*** Opening of Passage to read ***
Interesting. I tried those datasets and it worked fine on my end. I was initially thinking that your dataset file was corrupted. I do not have clue..

>>> from ogb.nodeproppred import NodePropPredDataset
>>> dataset = NodePropPredDataset("ogbn-proteins")
Downloading http://snap.stanford.edu/ogb/data/nodeproppred/proteins.zip
Downloaded 0.21 GB: 100%|█████████████████████████████████████████████████████████████████████████████████████████████████████████████████████████████████████████| 216/216 [00:02<00:00, 104.00it/s]
Extracting dataset/proteins.zip
Loading necessary files...
This might take a while.
Processing graphs...
100%|██████████████████████████████████████████████████████████████████████████████████████████████████████████████████████████████████████████████████████████████████| 1/1 [00:08<00:00,  8.18s/it]
Saving...
>>> dataset
NodePropPredDataset(1)
>>> from ogb.graphproppred import GraphPropPredDataset
>>>
>>> dataset = GraphPropPredDataset(name="ogbg-molhiv")
Downloading http://snap.stanford.edu/ogb/data/graphproppred/csv_mol_download/hiv.zip
Downloaded 0.00 GB: 100%|██████████████████████████████████████████████████████████████████████████████████████████████████████████████████████████████████████████████| 3/3 [00:00<00:00, 87.36it/s]
Extracting dataset/hiv.zip
Loading necessary files...
*** Close of Passage to read ***
Exercise: Carry the forum reply about loading the OGB datasets forward from the point where it stops.
*** Opening of The data ***
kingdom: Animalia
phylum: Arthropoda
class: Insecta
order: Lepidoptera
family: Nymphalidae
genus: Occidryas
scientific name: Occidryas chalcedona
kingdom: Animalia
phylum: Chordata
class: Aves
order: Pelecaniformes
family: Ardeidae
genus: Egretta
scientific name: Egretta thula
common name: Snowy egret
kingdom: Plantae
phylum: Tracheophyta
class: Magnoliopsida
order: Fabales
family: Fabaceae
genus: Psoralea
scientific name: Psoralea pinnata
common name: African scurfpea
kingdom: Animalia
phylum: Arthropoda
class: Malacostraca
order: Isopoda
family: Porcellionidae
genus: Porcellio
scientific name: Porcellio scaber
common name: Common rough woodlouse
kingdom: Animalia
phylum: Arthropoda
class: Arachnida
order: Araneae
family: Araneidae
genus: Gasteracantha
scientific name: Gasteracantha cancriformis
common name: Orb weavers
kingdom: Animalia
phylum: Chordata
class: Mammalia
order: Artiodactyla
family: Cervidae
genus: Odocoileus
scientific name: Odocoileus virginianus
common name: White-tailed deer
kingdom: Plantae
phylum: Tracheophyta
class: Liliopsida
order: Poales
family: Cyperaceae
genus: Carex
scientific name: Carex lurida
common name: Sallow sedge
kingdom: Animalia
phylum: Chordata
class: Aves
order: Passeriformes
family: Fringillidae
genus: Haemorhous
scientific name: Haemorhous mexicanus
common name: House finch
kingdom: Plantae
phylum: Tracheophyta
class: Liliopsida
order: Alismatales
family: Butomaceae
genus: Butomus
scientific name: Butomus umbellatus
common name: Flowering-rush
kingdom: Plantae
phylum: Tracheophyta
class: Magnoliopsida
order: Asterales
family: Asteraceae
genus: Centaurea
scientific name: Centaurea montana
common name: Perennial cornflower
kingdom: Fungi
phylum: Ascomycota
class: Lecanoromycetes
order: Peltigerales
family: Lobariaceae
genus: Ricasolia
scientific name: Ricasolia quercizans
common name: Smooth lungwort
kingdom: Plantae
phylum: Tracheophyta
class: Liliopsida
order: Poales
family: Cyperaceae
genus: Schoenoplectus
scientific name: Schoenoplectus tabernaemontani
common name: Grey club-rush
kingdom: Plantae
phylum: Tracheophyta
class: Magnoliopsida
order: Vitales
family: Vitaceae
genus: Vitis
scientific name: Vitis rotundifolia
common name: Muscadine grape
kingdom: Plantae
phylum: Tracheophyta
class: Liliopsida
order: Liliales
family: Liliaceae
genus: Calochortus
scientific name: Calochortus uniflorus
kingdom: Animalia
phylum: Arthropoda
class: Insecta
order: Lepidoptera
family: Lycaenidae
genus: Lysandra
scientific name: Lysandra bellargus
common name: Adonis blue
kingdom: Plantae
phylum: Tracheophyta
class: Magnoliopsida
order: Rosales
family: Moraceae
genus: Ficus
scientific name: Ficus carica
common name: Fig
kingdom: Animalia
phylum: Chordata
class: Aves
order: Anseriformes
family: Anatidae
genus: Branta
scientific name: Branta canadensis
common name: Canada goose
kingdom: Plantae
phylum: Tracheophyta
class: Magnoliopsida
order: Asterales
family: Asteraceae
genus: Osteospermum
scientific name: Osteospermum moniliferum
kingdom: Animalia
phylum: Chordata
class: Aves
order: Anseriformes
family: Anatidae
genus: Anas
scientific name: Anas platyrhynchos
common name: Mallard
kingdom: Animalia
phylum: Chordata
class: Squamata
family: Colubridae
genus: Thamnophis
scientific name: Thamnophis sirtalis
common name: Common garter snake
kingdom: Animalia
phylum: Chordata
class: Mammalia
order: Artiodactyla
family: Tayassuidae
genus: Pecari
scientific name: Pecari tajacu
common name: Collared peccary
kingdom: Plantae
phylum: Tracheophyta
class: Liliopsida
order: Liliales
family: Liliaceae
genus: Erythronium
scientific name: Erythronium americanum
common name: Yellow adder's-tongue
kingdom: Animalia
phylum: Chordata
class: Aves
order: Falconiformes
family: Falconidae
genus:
*** Close of The data ***
Exercise response:
This might take a while.
Processing graphs...
100%|███████████████████████████████████████████████████████████████████████████████████████████████████████████████████████████████████████████████████████| 41127/41127 [00:00<00:00, 49756.94it/s]
Saving...
>>> dataset
GraphPropPredDataset(41127)
weihua916 commented 2 years ago

Below is my environment:

torch==1.9.0
ogb==1.3.1
rusty1s commented 2 years ago

There is also a recent effort to adding OGB datasets to TensorFlow datasets, see here, but it's far from finished.

weihua916 commented 2 years ago

Closing this for now. Let us know if it still does not work!